Posted by Honest Patriot | August 21, 2010, 11:33 pmMy reference to “the man in the ring” or “the man in the arena” above is of course to the famous speech by Ted Roosevelt. You can Google it but here’s the famous quote:
“It is not the critic who counts; not the man who points out how the strong man stumbles, or where the doer of deeds could have done them better. The credit belongs to the man who is actually in the arena, whose face is marred by dust and sweat and blood; who strives valiantly; who errs, who comes short again and again, because there is no effort without error and shortcoming; but who does actually strive to do the deeds; who knows great enthusiasms, the great devotions; who spends himself in a worthy cause; who at the best knows in the end the triumph of high achievement, and who at the worst, if he fails, at least fails while daring greatly, so that his place shall never be with those cold and timid souls who neither know victory nor defeat.”

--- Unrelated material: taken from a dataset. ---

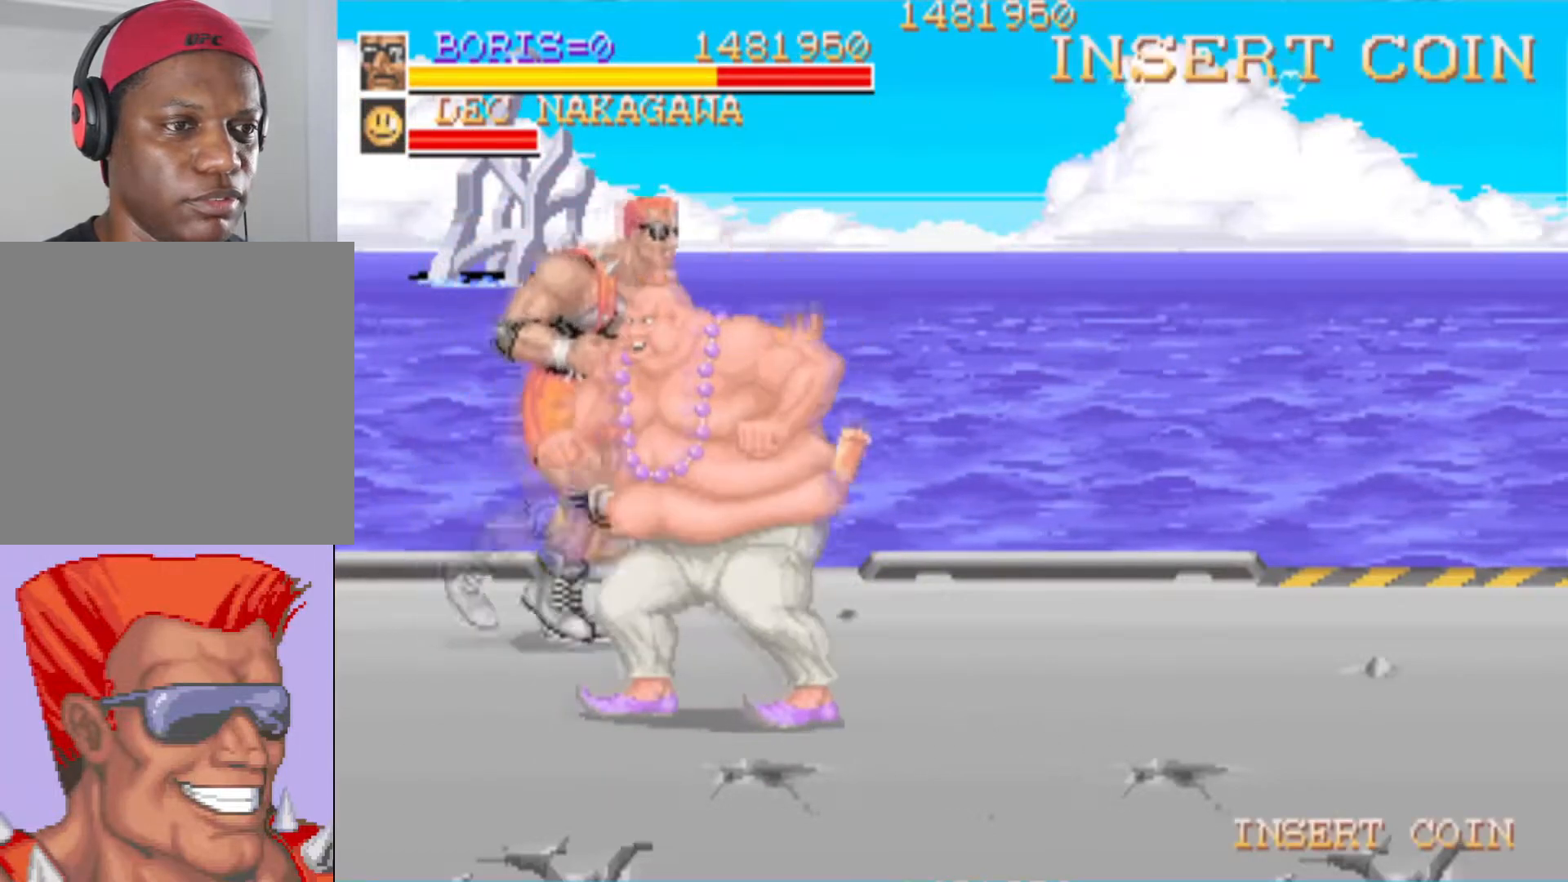
{"buttons": [], "left_stick": "center", "right_stick": "center", "events": [[150, "SQUARE", "down"], [217, "DPAD_DOWN", "up"], [233, "DPAD_RIGHT", "up"], [283, "SQUARE", "up"]]}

Posted by Honest Patriot | August 21, 2010, 11:40 pmI see and read a lot of critics of the men (and women) in the arena, but precious few who are supporting them nor jumping in the arena to help.
Posted by Honest Patriot | August 21, 2010, 11:41 pmHP,
Of course the percentages are different. There is NO Lebanese community in Lebanon. And there are over 1 million Arab Israelis in Israel, in the Knesset, in the supreme court, in government, in high positions in the army and police.
As for the context, the Palestinians were attempting to throw the Jews into the sea. The Lebanese Jews were not harming or threatening ANY sect in Lebanon. Clearly, the fact that there is no Lebanese community left indicates that what happened to the Lebanese Jews is much worse than what happened to the Palestinians.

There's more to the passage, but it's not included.